Newsday

February 24, 1994, Thursday

SECTION: VIEWPOINTS; EYE ON THE MEDIA; Pg. 115

LENGTH: 617 words

HEADLINE: What's Fair in Changing Photos?

Let Pictures Speculate, Just Like Words

BYLINE: By Mitchell Stephens. Mitchell Stephens is chairman of the Department of Journalism and Mass Communication at New York University and author of "A History of News."

NEW YORK NEWSDAY covered its front page last week with a photograph appearing to show Tonya Harding and Nancy Kerrigan practicing together in Norway - well before the two skaters actually did practice together in Norway. Individual photos of Harding and Kerrigan had been blended together by a computer.

This raised some hackles. "A composite photograph is not the truth," The New York Times quoted Stephen D. Isaacs, acting dean of the Columbia University School of Journalism, as stating. "It is a lie and, therefore, a great danger to the standards and integrity of what we do."

But if journalists are to exploit the full potential of visual communication, watchdogs like Isaacs are going to have to quiet themselves. Such computer-generated composite photos, and their video cousins, are needed to enable pictures to better tell the news.

Journalism critics often complain that an increasing reliance upon images has made the news more superficial. But how can images probe deeper unless they are given the same freedom words have: the freedom to speculate, predict, hypothesize, compare and juxtapose - the freedom, in other words, to present what has not actually occurred.

It is not as if New York Newsday's editors hid what they were doing: The photo's caption explained that "Tomorrow, they'll really take to the ice together" and that this was a "composite illustration." Those words might have been set in larger type, but they were there. And a headline printed over the photo made clear that the pictured event had not yet taken place: "Tonya, Nancy To Meet At Practice."

Obviously, any efforts by journalists to use the new computer-photo and videotape-editing equipment to deceive would be unconscionable. But why should properly labeled photos or videotape always be limited to showing only the literal truth? Words aren't. It is not literally true that those who were offended by New York Newsday's composite photo are "watchdogs"; their "hackles" were not literally "raised."

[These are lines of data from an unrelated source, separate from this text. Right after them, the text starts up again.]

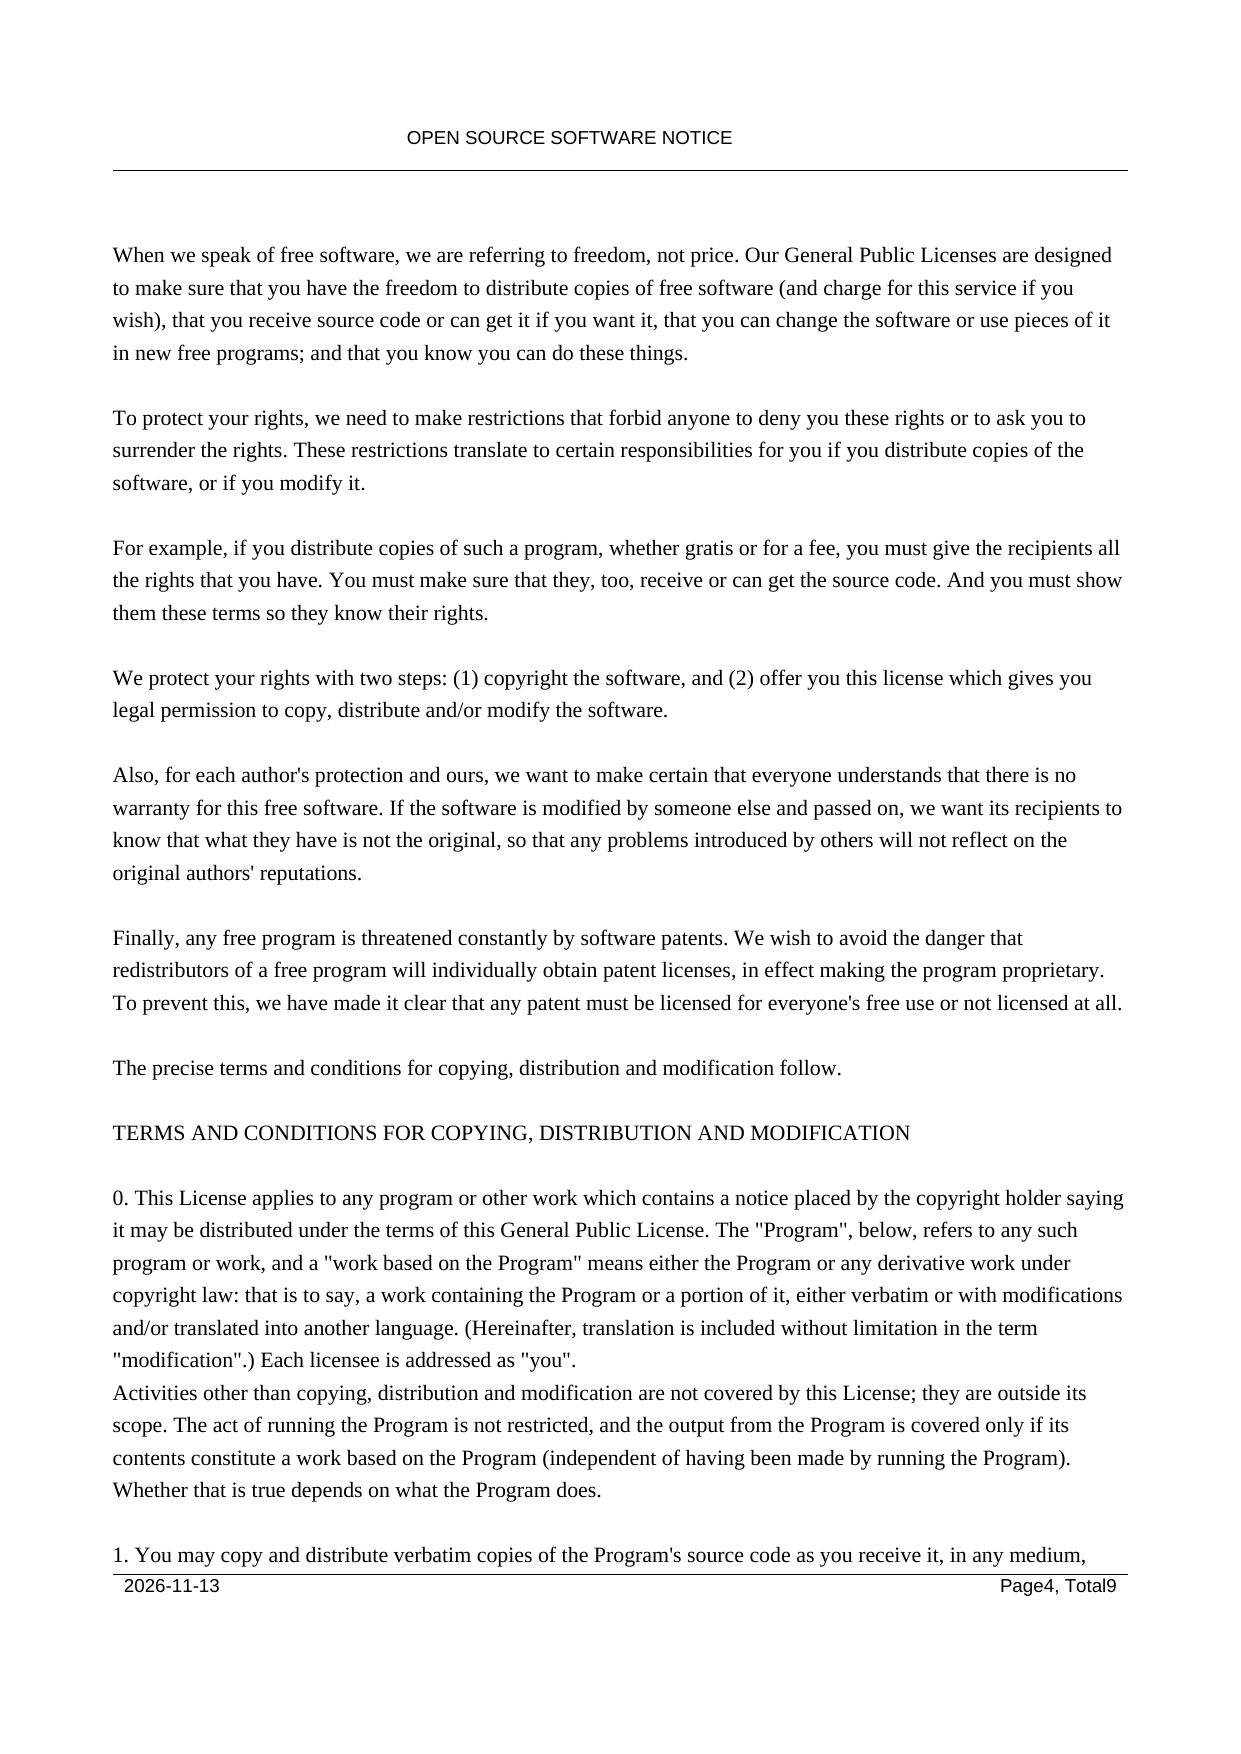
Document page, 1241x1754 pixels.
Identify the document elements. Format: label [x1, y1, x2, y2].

text [112, 206, 1128, 1571]
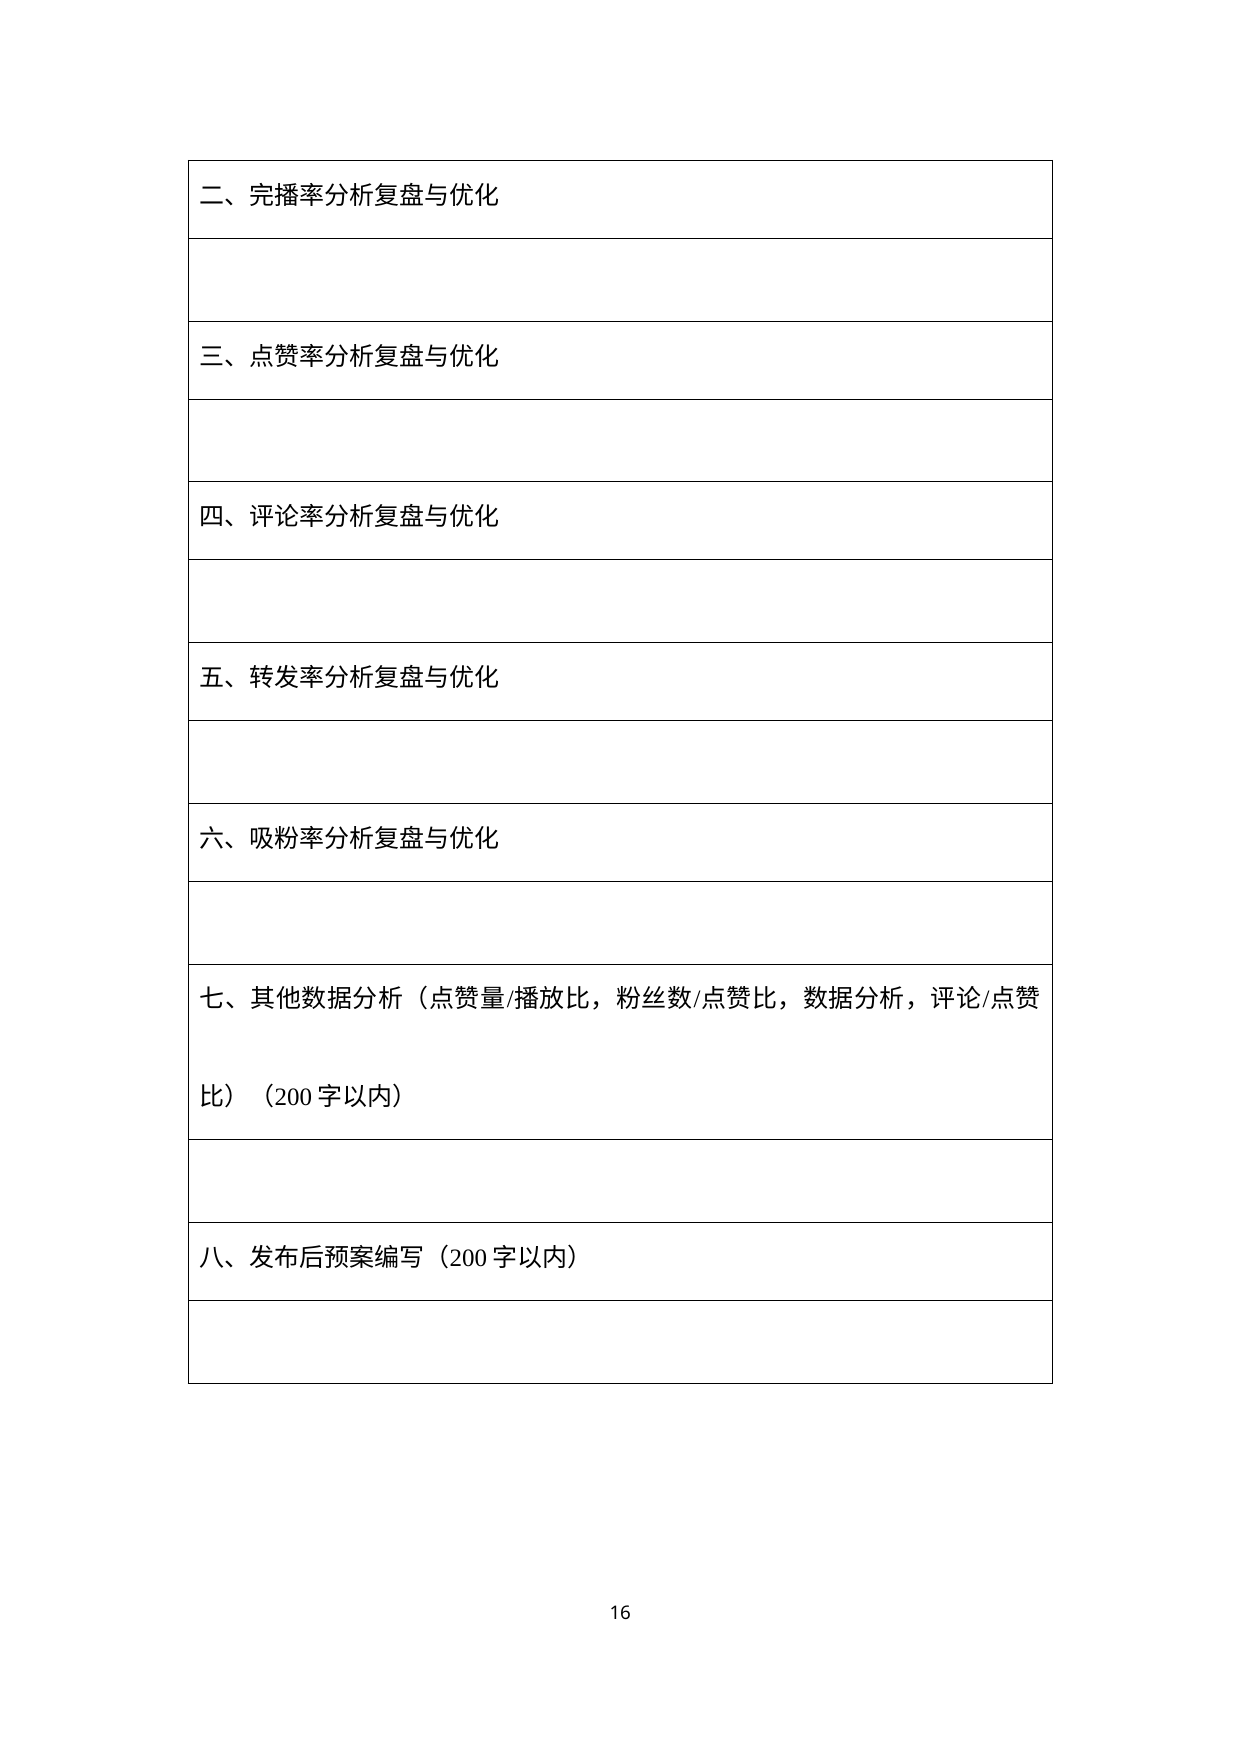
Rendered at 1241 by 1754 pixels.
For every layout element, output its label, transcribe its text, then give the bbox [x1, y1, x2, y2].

table_cell [189, 239, 1052, 321]
table_cell [189, 1140, 1052, 1222]
table_cell 七、其他数据分析（点赞量/播放比，粉丝数/点赞比，数据分析，评论/点赞比）（200字以内） [189, 965, 1052, 1139]
table_cell 八、发布后预案编写（200字以内） [189, 1223, 1052, 1300]
table_cell [189, 1301, 1052, 1382]
table_cell [189, 882, 1052, 963]
table_cell 五、转发率分析复盘与优化 [189, 643, 1052, 720]
table_cell [189, 560, 1052, 642]
table_cell [189, 721, 1052, 803]
table_cell 四、评论率分析复盘与优化 [189, 482, 1052, 559]
table_cell [189, 400, 1052, 481]
table_cell 六、吸粉率分析复盘与优化 [189, 804, 1052, 881]
table_cell 三、点赞率分析复盘与优化 [189, 322, 1052, 398]
table_cell 二、完播率分析复盘与优化 [189, 161, 1052, 238]
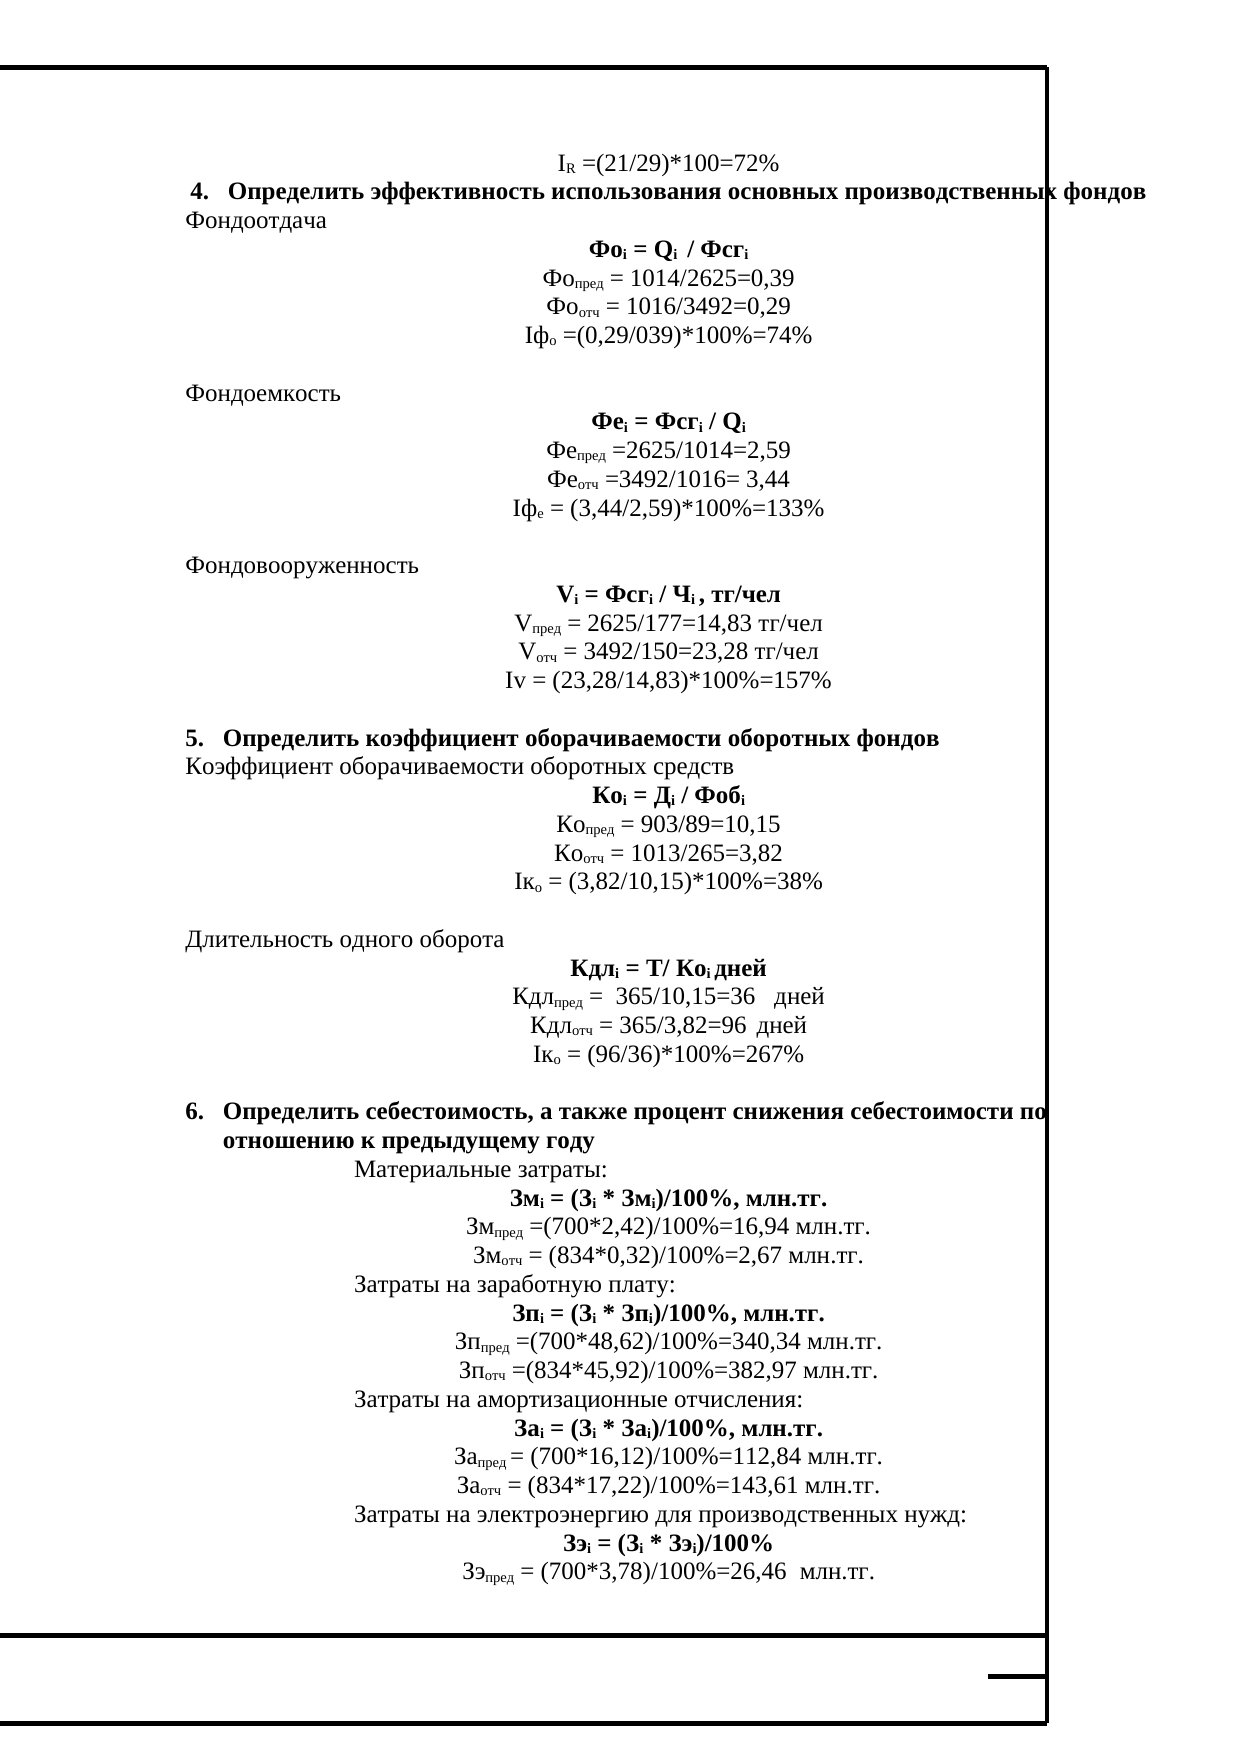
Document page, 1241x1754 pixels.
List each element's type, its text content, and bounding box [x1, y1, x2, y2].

It is possible to imagine journalistic use for a (carefully labeled) composite photograph showing, for example, a huge President Bill Clinton peering down upon the city of Sarajevo or a perspiring Clinton arm-wrestling Sen. Bob Dole? Why not a (carefully labeled) photo of Columbia's Isaacs in which the hairs on the back of his neck appear to be raised? Why can't photos, like the graphics that increasingly accompany news stories, illustrate as well as report? Graphic artists take similar liberties all the time without being accused of lying.

And why must photos always be limited to speaking in the past tense? Why can't (carefully labeled) pictures sometimes be allowed to speculate on what might happen? "This is what the proposed mall would look like." "Here is how he might look after the surgery." "Tonya and Nancy will practice in the same place." Words are not denied opportunities to describe the future.

The problem, the watchdogs might say, is that a speculative picture seems more real, and therefore can be more misleading, than a speculative sentence. Don't we, in other words, have different expectations for photographs and videotape than we have for words or cartoons or graphics? Probably. But, with the help of careful labels, our expectations are simply going to have to change.

We already watch movies in which bicycles fly and television commercials in which it snows in the desert. For most of us, seeing has already stopped being exactly equivalent to believing. Seeing, like reading, is a method of understanding. In their efforts to bring us nearer to the truth, responsible journalists have to be allowed to take full advantage of that method.